Ceuta, 12 de diciembre de 2015.
Cuando he llegado al mirador aún lucían con su habitual brillo Venus y Júpiter. La luna ofrece su cara oculta, aunque sigue ahí. Una alta pirámide de nubes oculta el horizonte. No obstante, el sol ha buscado refugio en el mar Mediterráneo y su presencia empieza a notarse con las líneas rosáceas que surgen sobre el mar. Un mar que se agita como si estuviera herido. Sus lamentos se escuchan con fuerza al romper las olas contra los acantilados del Hacho.
La humedad es tan intensa al alba que no me puedo sentarme en los bancos de piedra que han situado en este lugar para aquellos pocos locos que nos gusta recibir al sol cada mañana. Así que me veo obligado a escribir de pie estas improvisadas letras.
Para ver más de cerca el amanecer y las olas he bajado hasta la cala del Desnarigado ¡Menudo espectáculo he contemplado! El sol ha salido con la misma fuerza que las olas que rompen en el saliente en el que me he sentado a escribir. El sonido del mar es estruendoso. Con razón escribió William Blake que “el rugir de los leones, el aullar de los lobos, la cólera del mar huracanado y la espada destructiva, son trozos de eternidad demasiado grandes para el ojo del hombre”.
El mar entra en esta pequeña bahía con una fuerza inusitada y deja un rastro de espuma blanca y azulada. Los rayos del sol atraviesan las crestas de las olas y permiten apreciar su pureza.

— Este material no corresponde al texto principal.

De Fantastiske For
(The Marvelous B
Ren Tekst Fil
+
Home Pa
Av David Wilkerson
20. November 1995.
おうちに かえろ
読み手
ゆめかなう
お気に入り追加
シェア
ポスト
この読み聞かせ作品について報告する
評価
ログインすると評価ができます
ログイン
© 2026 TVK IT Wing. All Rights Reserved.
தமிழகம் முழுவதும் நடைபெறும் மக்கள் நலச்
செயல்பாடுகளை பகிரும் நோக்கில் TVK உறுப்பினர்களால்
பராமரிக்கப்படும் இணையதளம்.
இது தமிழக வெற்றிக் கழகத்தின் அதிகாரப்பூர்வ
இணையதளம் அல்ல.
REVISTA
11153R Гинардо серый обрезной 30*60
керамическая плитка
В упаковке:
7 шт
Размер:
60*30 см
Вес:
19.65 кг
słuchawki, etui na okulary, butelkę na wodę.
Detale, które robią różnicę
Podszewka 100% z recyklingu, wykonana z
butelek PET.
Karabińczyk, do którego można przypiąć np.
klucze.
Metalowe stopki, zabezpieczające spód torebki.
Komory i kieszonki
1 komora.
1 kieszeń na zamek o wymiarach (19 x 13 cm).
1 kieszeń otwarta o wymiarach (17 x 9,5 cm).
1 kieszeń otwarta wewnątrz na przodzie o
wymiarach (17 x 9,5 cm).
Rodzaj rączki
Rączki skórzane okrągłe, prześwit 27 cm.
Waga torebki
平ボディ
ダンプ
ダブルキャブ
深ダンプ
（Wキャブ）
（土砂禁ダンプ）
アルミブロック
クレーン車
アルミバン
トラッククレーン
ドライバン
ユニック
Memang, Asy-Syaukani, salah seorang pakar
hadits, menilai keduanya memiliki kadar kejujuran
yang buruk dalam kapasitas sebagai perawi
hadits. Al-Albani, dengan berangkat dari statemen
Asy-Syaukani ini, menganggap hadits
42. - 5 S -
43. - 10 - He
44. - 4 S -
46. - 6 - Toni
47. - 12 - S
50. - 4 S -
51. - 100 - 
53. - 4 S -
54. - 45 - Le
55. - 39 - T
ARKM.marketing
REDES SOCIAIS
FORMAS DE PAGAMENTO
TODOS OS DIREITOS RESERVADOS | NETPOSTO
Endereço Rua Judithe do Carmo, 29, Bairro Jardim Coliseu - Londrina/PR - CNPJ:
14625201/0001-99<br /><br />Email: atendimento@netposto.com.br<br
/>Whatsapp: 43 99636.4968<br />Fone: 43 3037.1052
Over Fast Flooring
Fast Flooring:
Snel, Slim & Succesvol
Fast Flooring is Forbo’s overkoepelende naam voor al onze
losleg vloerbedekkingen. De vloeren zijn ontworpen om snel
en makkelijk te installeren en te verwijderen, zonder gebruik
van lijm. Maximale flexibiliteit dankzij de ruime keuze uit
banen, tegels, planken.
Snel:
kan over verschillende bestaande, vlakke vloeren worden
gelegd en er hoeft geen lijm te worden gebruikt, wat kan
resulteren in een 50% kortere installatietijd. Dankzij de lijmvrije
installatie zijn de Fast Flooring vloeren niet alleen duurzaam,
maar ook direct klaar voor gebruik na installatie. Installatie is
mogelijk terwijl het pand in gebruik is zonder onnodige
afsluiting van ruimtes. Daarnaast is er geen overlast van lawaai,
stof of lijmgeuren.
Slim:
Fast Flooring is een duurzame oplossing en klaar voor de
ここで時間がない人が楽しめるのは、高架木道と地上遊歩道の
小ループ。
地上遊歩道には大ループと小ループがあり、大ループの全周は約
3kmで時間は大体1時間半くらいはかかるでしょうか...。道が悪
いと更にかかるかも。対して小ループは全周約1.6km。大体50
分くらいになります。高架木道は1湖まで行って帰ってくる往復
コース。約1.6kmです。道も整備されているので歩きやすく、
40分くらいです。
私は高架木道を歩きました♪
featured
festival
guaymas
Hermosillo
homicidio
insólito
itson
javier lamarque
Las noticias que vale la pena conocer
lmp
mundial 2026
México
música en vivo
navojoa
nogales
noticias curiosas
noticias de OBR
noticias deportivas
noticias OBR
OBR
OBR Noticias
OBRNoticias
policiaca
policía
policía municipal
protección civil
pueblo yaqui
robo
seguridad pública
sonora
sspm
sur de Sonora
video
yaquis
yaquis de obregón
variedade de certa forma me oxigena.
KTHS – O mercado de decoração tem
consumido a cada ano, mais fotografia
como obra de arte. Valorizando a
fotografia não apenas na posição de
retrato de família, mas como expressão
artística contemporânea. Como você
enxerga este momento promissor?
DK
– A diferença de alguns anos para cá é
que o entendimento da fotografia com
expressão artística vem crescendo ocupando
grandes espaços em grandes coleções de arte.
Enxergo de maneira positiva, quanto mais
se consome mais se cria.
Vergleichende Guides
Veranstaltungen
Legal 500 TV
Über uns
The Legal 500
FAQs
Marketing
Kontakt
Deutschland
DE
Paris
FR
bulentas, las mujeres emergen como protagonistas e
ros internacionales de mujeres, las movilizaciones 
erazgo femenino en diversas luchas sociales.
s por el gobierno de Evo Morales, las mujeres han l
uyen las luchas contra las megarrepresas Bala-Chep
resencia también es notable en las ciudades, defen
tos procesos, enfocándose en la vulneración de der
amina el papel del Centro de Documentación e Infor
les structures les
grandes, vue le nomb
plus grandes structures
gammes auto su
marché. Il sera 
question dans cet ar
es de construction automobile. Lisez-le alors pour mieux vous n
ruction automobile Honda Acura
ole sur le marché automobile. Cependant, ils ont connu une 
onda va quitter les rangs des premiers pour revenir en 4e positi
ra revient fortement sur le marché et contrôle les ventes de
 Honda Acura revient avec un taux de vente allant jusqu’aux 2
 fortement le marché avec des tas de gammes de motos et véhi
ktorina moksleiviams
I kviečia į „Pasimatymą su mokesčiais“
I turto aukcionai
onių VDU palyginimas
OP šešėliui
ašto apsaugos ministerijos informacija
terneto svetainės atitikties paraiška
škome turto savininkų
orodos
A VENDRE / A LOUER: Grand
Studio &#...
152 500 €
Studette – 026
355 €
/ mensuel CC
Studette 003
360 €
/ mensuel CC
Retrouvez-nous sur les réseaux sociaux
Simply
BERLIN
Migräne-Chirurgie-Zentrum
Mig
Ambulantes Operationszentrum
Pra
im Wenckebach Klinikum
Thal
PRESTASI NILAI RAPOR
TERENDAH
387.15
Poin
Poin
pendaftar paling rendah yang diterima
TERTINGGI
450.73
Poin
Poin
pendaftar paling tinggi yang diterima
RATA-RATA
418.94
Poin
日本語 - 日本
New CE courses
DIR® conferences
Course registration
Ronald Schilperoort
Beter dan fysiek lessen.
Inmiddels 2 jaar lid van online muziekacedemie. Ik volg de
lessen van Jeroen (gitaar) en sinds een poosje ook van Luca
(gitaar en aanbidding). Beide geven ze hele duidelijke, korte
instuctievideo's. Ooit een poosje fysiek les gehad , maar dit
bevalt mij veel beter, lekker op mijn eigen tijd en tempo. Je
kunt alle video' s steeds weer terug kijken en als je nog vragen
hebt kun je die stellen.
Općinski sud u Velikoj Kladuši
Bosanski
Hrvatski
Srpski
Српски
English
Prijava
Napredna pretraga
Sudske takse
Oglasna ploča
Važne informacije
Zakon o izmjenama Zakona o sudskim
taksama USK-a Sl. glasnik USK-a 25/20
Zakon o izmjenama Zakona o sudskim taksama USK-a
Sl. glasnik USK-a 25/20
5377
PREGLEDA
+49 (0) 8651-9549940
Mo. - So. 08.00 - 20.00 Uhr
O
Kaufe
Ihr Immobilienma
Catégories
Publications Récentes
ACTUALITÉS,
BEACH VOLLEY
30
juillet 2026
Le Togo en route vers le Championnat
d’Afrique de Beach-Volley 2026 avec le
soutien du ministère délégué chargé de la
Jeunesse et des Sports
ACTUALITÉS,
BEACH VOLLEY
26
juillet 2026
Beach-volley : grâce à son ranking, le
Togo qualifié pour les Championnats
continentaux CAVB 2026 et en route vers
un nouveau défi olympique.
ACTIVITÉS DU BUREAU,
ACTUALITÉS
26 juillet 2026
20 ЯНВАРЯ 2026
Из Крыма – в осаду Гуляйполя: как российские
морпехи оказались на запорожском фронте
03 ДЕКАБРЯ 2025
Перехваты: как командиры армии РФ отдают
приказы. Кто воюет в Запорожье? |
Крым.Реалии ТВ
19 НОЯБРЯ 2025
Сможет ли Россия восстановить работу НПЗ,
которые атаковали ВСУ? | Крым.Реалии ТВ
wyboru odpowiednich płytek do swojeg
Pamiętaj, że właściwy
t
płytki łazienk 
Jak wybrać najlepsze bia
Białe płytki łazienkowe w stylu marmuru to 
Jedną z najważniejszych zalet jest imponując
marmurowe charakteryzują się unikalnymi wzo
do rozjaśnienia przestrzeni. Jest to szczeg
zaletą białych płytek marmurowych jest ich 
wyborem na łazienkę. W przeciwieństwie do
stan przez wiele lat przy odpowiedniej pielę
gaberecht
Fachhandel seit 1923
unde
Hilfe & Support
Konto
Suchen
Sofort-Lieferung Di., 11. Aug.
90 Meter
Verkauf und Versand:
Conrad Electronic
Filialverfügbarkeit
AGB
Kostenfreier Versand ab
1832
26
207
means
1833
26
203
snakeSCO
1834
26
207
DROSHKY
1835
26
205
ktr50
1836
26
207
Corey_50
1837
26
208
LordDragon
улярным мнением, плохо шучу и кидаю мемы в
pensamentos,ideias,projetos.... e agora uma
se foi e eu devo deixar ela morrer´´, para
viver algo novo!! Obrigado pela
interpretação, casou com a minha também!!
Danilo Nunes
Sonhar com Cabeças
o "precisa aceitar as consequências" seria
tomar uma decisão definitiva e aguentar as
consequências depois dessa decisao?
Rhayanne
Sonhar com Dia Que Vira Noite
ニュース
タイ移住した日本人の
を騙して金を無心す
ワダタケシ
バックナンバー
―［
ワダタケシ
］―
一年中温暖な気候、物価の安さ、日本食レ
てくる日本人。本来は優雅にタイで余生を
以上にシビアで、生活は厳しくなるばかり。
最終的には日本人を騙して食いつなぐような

La verdad de la naturaleza está contenida en estas olas. Entiendo que la furia del mar no es violencia, sino muestra del poder divino. No existe en la naturaleza eso que los humanos llamamos rencor, vergüenza, envidia o egoísmo. Por el contrario, sus cualidades son la justicia, la sabiduría y la belleza. La naturaleza es acogedora, generosa y exuberante, y algo coqueta. Le gusta que los escritores y poetas nos acerquemos a ella con humildad para loar su singular belleza y su incontenible creatividad.
Todos los días que las nubes lo permiten me asomo al despertar por la ventana para contemplar los planetas y las estrellas. Cada día es distinto, pero los protagonistas son los mismos. Al igual sucede con el entrañable juego de las nubes y el sol. Precisamente él calienta ahora mi cuerpo y me siento feliz y alegre. Pero prefiero cambiar de lugar. Me acerco a la orilla para escuchar otros acordes de la sinfonía del mar y me dirijo sin pensar al extremo oriental.
Una gaviota me acompaña desde una roca cercana. Mira adonde yo miro y, de vez en cuando, cruzamos nuestras miradas. Ella emite graznidos como si quisiera hablarme y sé que quiere decirme. Me dice que la belleza del mar es un símbolo de la eternidad y que si bien ella es una humilde gaviota y yo un mortal humano sabemos apreciar su majestuosidad. Envidio su serenidad y la posibilidad que tiene de contemplar la naturaleza desde estos luminosos y limpios cielos de Ceuta. De pronto recuerdo mi compromiso con mi querido amigo Javier Gomá. Quede con él en dedicarle el siguiente amanecer que contemplara a su padre recientemente fallecido. Mi amiga la gaviota, recibe a una compañera, y ambas me dicen que esté tranquilo mi amigo Javier. Don José Enrique Gomá Salcedo ha sido acogido como se merece en el reino de la eternidad. Su alma es tan limpia como el mar que se agita junto a mí y salpica mis pies. Se ha ganado el derecho a disolverse en el gran océano del cosmos y a seguir bañando con su imperecedero recuerdo las almas de sus seres queridos.
La pareja de gaviotas me despiden al unísono con un vibrante graznido y les digo que se han ganado el derecho de figurar en estas páginas destinadas a la eternidad en la que ya reside por justicia y con solemnidad Don José Enrique Gomá.